## Task requirements:
Take the entries below and retype them word for word, excluding the images.

## Data to process:
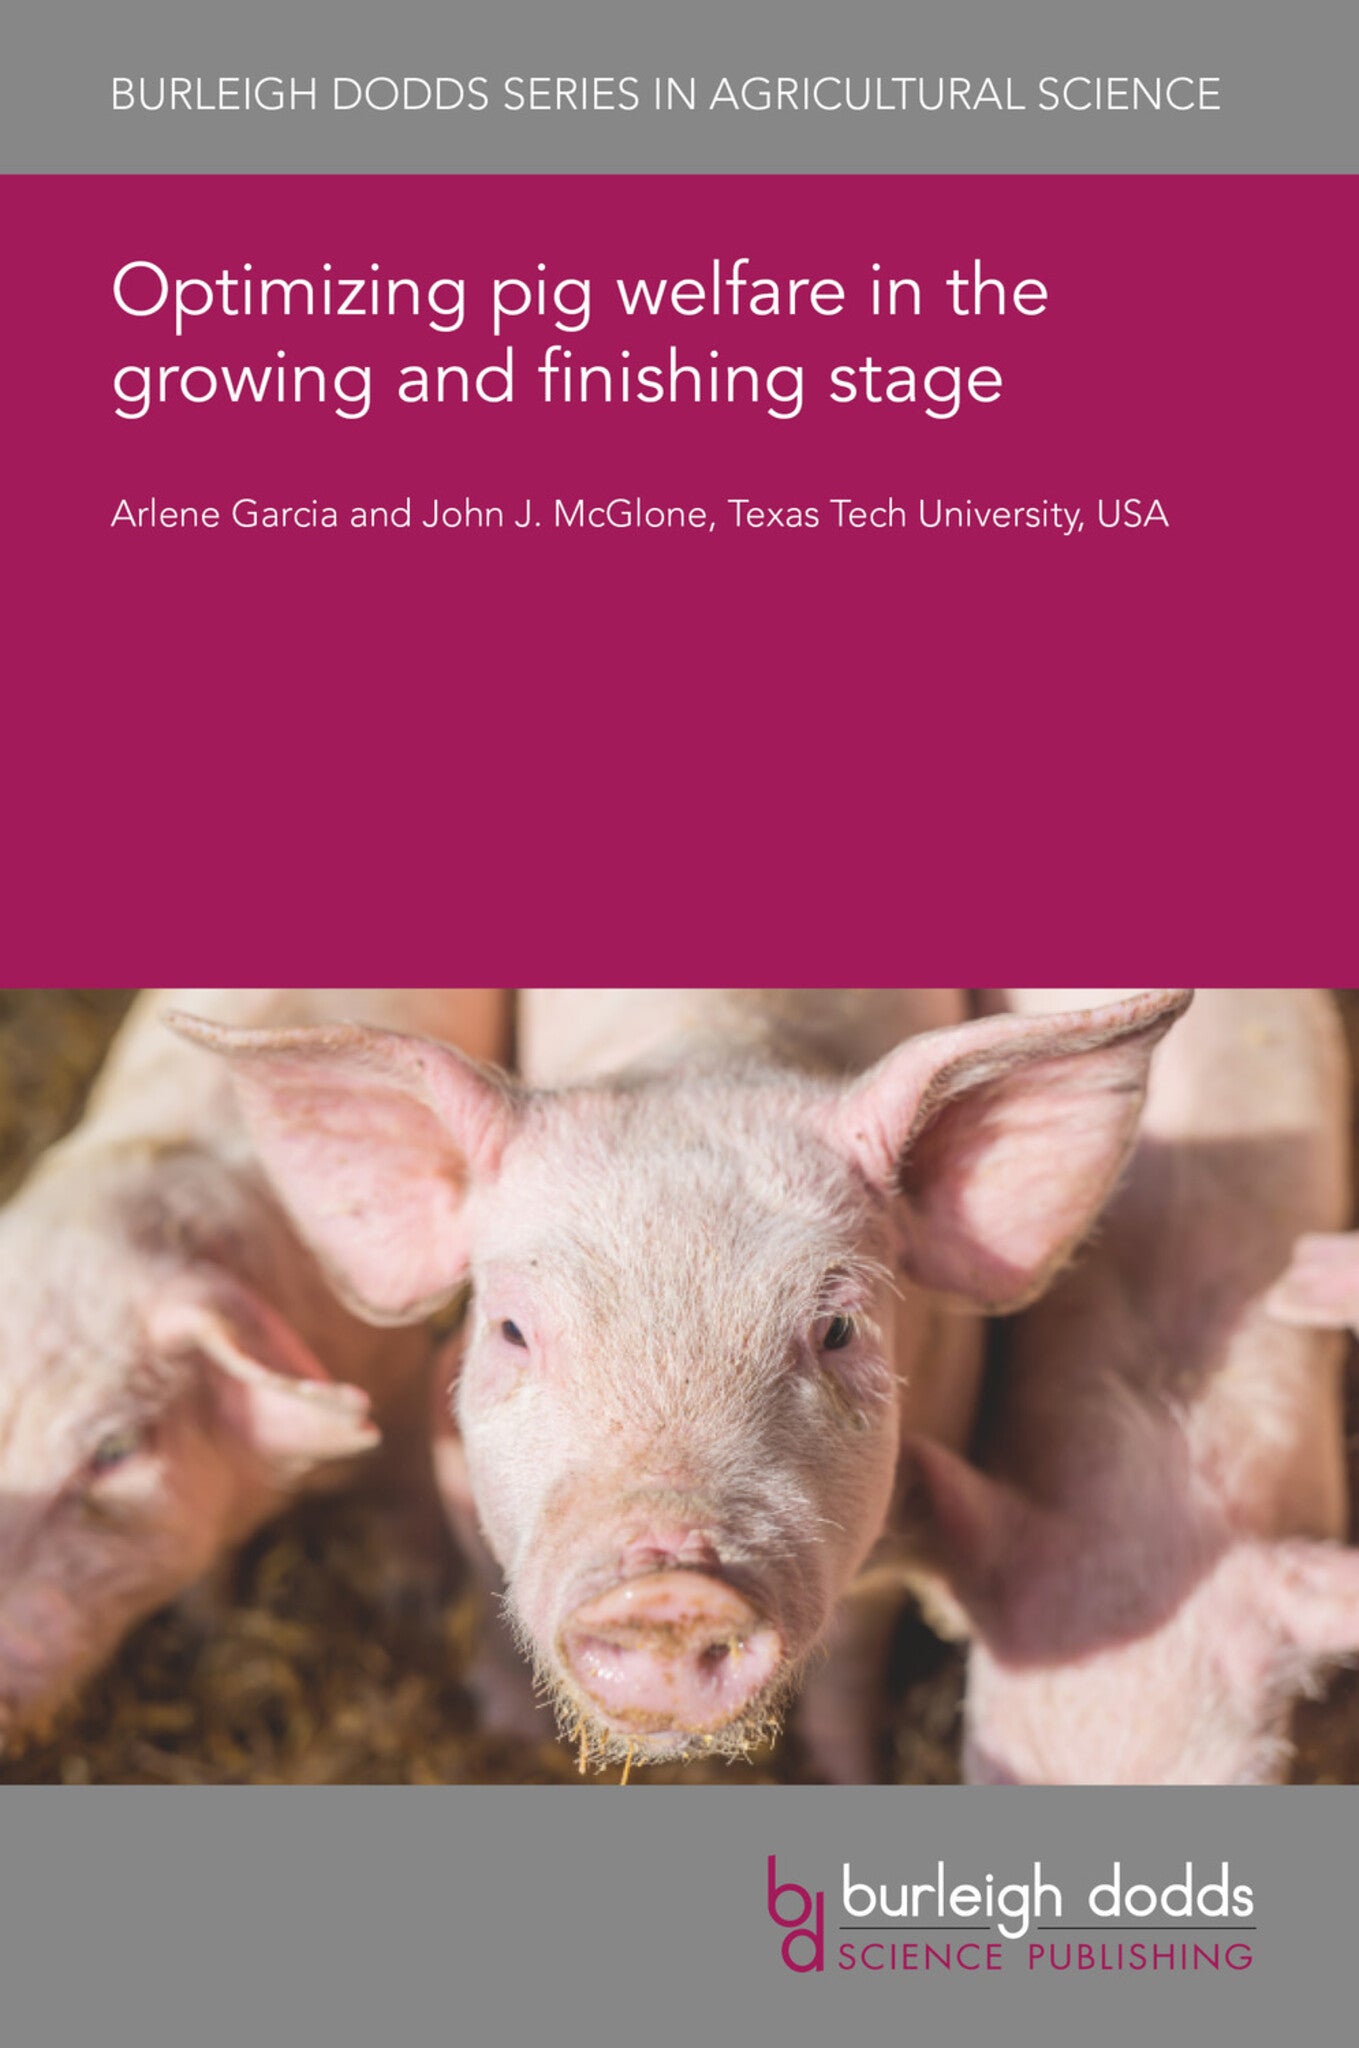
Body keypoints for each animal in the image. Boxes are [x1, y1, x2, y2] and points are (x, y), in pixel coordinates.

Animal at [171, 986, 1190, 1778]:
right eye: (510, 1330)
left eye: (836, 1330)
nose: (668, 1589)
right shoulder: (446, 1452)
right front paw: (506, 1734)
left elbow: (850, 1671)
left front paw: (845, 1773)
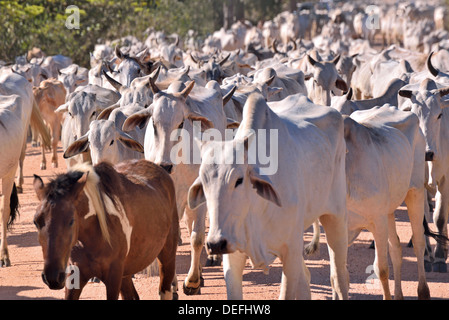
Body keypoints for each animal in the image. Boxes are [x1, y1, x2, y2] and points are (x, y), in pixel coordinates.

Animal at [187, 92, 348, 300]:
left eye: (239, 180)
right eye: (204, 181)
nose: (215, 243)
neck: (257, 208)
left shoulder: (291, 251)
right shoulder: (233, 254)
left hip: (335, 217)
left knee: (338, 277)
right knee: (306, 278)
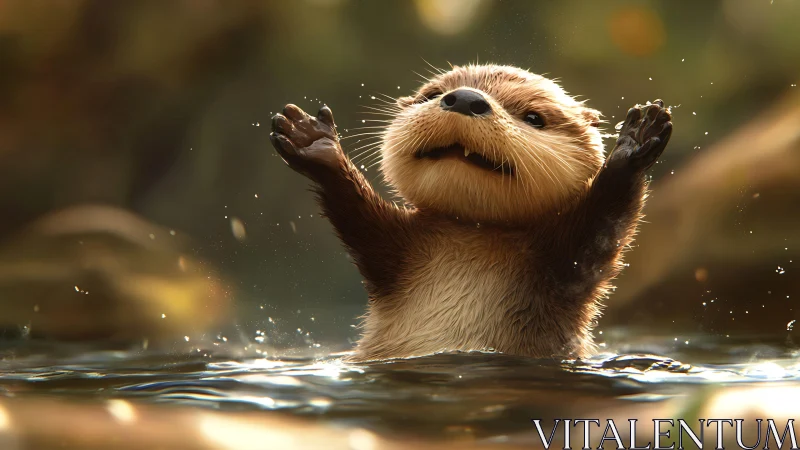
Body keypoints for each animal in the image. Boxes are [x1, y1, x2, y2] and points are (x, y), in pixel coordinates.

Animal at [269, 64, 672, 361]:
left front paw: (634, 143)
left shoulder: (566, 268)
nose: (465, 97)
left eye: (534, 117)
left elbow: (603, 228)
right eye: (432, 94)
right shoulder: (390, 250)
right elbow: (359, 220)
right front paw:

## Task response:
Body keypoints for each animal in the image. Boxes are [x1, y1, x2, y2] and points are (x, y), in pixel coordinates.

Animal at [171, 986, 1190, 1778]:
right eye: (510, 1330)
left eye: (836, 1330)
nose: (668, 1589)
right shoulder: (446, 1452)
right front paw: (506, 1734)
left elbow: (850, 1671)
left front paw: (845, 1773)
Body keypoints for each animal in the image. Boxes are [x1, y1, x2, y2] and points are (x, y), in pixel coordinates.

Animal at [187, 92, 348, 300]:
left eye: (239, 180)
right eye: (204, 181)
nose: (215, 243)
neck: (257, 208)
left shoulder: (291, 251)
right shoulder: (233, 254)
left hip: (335, 217)
left knee: (338, 277)
right knee: (306, 278)
Body keypoints for each animal in the image. Boxes are [x1, y1, x2, y2] and points are (x, y), in pixel coordinates.

Animal at [269, 64, 672, 361]:
left front paw: (634, 143)
left shoulder: (566, 268)
nose: (465, 97)
left eye: (534, 117)
left elbow: (603, 228)
right eye: (432, 94)
right shoulder: (390, 250)
right elbow: (359, 220)
right front paw:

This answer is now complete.